本文抜粋 –
##############################

2009年8月号(第55巻8号)

墨画にのめりこんで

奥多摩渓流

どの川も上流に行くと両側から山が迫り、空気はよく、渓流の水は澄んでおり、空には赤とんぼが飛び、命のふるさとに戻るような快さがある。
私がよく出かける奥多摩の渓流も、週末の特別快速電車を利用すると、新宿から1時間10分で御嶽に着く。電車に乗ると、老いも若きもハイキング姿であり、雰囲気満点である。私がよく行くのは、御嶽駅で下り、そこから渓流沿いによく整備された遊歩道を上流に向かって約1.5km行く。そこに御嶽美術館がある。その途中にキャンプ場、魚釣り場、水遊び場などがある。一方駅の前にある橋を渡って下流に向かうと、玉堂美術館があり、少し下って吊り橋を渡り対岸に移って川沿いを行くと、渓流が岩を噛みあるいは淀み結構眺めを楽しみながら1.5kmで沢井駅に着く。

##############################

提供データ –
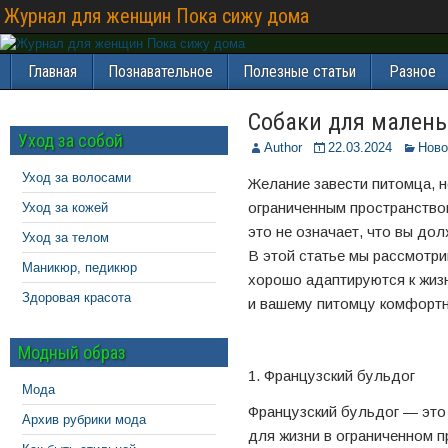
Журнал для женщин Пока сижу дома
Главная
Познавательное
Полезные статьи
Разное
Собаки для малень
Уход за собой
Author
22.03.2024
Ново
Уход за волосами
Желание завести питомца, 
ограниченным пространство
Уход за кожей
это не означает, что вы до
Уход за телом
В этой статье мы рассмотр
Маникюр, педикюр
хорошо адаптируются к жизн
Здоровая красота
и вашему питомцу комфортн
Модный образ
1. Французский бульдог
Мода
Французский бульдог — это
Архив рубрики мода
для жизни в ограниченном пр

##############################

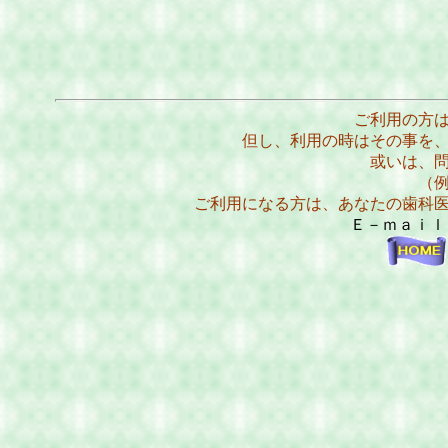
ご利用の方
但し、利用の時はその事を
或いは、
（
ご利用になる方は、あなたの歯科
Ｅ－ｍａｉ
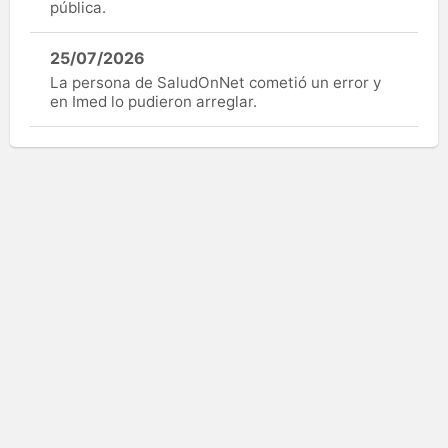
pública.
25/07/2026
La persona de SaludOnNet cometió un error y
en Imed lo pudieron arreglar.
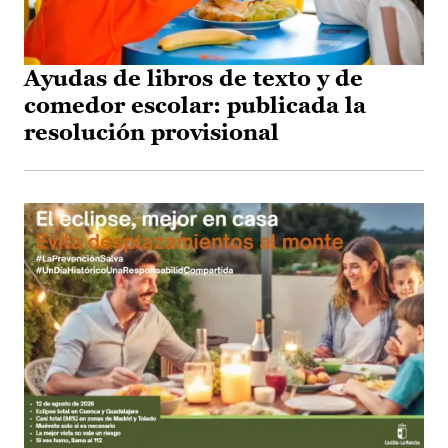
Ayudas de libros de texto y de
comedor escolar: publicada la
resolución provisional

##############################

応用問題 –
• A. 奥多摩渓流の文で、御嶽駅から御嶽美術館へ向かう遊歩道の途中にあると書かれている場所をすべて挙げてください。
• B. 奥多摩渓流の文を、最後の文の後から書き進めてください。
エントリーは別の出典から取ったものです。

解答一覧 –
• A. キャンプ場、魚釣り場、水遊び場

• B.
渓流が巨岩を縫って流れるさまは、なかなかの見ものである。そこが今日若者の間でカヌーの格好の練習場になっている。御嶽橋のすぐ上流には、カヌーの練習をする選手達の定宿がある。上手な選手も新人選手もいるらしく、沢下りで舟がひっくり返り、また立ち直っているのが見られる。
川の水が流れているのを見ていると、生き物のように見える。川合玉堂が御嶽に疎開したのは、第二次戦争が終わりに近づいた昭和19年7月、当時71歳。晩年の12年余をすごし、昭和32年に84歳で死去した。彼が描いた奥多摩の自然は今とかなり違う。魚を釣る人は、股引をはき、鉢巻をし、草鞋履きである。村の道を往く荷車も牛や馬が牽いている。雨降りにさしているのは番傘であり、これらすべてが趣のある田舎風情であるが、今は自動車が走る轟音が耳にうるさい。釣り人は皆洋装で、長靴をはき、リールの付いた釣り竿で釣っている。

絵とエッセイ 藤本 吉秀

大正15年(昭和元年)生まれ。昭和の年号がそのまま年齢になった。

<職歴:内分泌外科医>
もと東京女子医大内分泌外科教授。1987~1989の2年間国際内分泌外科学会会長を務めた。
今は癌研有明病院、日本赤十字社医療センター、調布東山病院で甲状腺診療をしている。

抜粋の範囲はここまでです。